* _Selected passage_:
Heather has no way of knowing how much this IEP goal means to me.
There is much discussion over the goal, and a liaison from the school district challenges Heather about it several times. She says that she does not want us to have unrealistic goals on the IEP.
I feel the tension in the room. It seems to me that Heather’s professional reputation is on the line, and I think that she’ll back down or at least agree to adjust the benchmarks, lower the expectations.
But Heather is not intimidated. She calmy and confidently says,
“Rhema can do it.”
I keep my poised face on, but I’m all kinds of crying inside. Ready to bust out in a tearful rendition of “To dream the impossible dream” from Man of La Mancha.
Because this is it. This is what I’ve been hoping for, praying for. Because all Rhema needs is for people to believe in her and think big for her. (Her mama included.)

* _Questions on the material_:
1. Answer each question from the passage about the IEP meeting.
(a) Who challenges Heather about the goal several times?
(b) What does Heather say in response?
(c) Which song from Man of La Mancha does the narrator feel ready to burst into?
2. In one to three sentences, explain why Heather's response moves the narrator so deeply, using the reason given in the passage about the IEP meeting.
3. Go on with the passage about the IEP meeting from the point where it stops.

* _Supplied records_:
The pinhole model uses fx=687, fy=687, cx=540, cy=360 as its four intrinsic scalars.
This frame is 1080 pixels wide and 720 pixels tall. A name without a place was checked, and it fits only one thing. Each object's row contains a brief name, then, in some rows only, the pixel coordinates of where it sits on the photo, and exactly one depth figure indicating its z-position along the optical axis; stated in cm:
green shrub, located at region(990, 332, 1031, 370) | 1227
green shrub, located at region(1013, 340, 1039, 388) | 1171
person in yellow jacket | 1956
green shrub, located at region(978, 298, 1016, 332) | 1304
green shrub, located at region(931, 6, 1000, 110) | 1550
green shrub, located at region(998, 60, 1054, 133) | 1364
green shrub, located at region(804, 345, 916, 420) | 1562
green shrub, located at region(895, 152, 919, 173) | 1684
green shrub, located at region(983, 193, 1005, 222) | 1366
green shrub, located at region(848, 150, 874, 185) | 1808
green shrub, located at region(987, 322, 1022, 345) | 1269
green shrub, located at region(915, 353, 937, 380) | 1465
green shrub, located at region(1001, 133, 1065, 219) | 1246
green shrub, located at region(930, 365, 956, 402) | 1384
---
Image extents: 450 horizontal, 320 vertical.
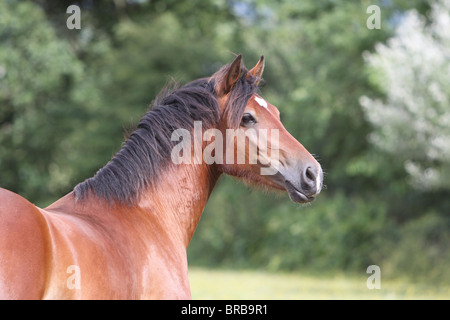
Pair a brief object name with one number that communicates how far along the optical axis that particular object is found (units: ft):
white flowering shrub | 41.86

* _Answers by item number_:
1.
(a) A liaison from the school district.
(b) "Rhema can do it."
(c) "To dream the impossible dream."

2. Heather's response is what the narrator has been hoping and praying for. All Rhema needs is for people to believe in her and think big for her.

3.
It’s been six months since that meeting, and Rhema is learning to trace the letter “R”. Today I observed Heather working with Rhema. She started off by prompting Rhema gently at the wrist. By the end of the session, Rhema was tracing the “R” independently!! It was amazing and thrilling to watch.
“One day,” she says. “It will happen.”
“Yes. One day,” I say.
I have no doubt.
And I keep a little, “retired” stamp around. To remind myself that anything is possible.
Thanks for giving me back my dream, Heather.